What is being asked >> Locate every line in the records that contains the string "zamawiającego", and copy each of those lines in full.

━━━━━ Supplied data

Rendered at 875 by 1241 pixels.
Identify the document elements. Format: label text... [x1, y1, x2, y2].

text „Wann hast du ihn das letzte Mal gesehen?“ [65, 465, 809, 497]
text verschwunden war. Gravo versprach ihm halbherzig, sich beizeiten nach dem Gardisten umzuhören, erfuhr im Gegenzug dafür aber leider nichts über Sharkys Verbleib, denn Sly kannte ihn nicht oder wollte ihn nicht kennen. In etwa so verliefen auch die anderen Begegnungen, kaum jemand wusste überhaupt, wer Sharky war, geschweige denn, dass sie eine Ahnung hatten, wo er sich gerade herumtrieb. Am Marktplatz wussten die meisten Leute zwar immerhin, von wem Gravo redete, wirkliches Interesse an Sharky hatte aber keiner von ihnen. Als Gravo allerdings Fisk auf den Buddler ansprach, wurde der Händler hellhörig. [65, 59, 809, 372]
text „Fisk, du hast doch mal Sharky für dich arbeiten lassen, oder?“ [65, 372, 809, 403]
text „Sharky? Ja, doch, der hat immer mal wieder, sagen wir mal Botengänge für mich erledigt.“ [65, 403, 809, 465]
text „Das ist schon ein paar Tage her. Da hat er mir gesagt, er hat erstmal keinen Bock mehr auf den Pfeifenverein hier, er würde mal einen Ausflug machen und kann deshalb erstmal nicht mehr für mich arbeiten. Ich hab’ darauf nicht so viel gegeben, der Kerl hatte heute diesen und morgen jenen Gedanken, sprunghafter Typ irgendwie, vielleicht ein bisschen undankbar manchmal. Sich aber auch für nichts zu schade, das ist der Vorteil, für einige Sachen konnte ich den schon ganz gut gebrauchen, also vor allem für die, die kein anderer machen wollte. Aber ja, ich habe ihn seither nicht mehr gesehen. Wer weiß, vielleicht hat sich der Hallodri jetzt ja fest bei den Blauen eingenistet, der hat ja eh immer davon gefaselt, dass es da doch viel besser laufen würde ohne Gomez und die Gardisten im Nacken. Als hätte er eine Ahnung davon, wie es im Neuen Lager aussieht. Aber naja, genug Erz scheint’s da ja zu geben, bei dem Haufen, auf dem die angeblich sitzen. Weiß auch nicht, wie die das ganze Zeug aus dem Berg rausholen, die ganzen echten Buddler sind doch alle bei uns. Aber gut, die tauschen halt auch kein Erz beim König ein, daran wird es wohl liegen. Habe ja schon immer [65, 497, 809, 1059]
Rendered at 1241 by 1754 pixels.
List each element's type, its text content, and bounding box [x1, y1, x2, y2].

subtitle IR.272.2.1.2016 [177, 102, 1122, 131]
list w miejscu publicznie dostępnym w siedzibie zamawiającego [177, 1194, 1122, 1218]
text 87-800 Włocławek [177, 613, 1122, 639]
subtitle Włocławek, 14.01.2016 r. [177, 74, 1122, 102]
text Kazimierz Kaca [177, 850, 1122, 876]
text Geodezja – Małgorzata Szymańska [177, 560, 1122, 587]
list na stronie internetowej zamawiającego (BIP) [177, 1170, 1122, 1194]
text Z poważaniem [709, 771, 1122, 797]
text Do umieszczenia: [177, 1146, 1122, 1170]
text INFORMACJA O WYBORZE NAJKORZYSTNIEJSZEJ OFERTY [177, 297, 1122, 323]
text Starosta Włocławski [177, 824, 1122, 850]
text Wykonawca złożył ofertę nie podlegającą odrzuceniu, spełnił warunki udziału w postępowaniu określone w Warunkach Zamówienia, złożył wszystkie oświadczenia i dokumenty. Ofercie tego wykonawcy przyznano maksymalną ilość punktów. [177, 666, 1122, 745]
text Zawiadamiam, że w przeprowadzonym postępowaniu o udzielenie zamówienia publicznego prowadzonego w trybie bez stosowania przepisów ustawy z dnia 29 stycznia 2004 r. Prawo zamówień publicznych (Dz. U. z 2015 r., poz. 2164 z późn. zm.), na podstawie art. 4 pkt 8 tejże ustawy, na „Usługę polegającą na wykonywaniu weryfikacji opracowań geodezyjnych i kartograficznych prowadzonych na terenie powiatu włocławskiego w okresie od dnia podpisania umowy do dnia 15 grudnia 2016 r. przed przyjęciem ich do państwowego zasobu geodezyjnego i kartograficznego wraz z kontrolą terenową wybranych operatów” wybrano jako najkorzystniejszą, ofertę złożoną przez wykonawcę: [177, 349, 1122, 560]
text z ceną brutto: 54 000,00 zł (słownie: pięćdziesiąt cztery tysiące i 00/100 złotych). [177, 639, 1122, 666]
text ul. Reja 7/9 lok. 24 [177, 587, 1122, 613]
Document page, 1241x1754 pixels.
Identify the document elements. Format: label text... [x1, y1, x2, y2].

━━━━━━━━━━

The output >>
list w miejscu publicznie dostępnym w siedzibie zamawiającego [177, 1194, 1122, 1218]
list na stronie internetowej zamawiającego (BIP) [177, 1170, 1122, 1194]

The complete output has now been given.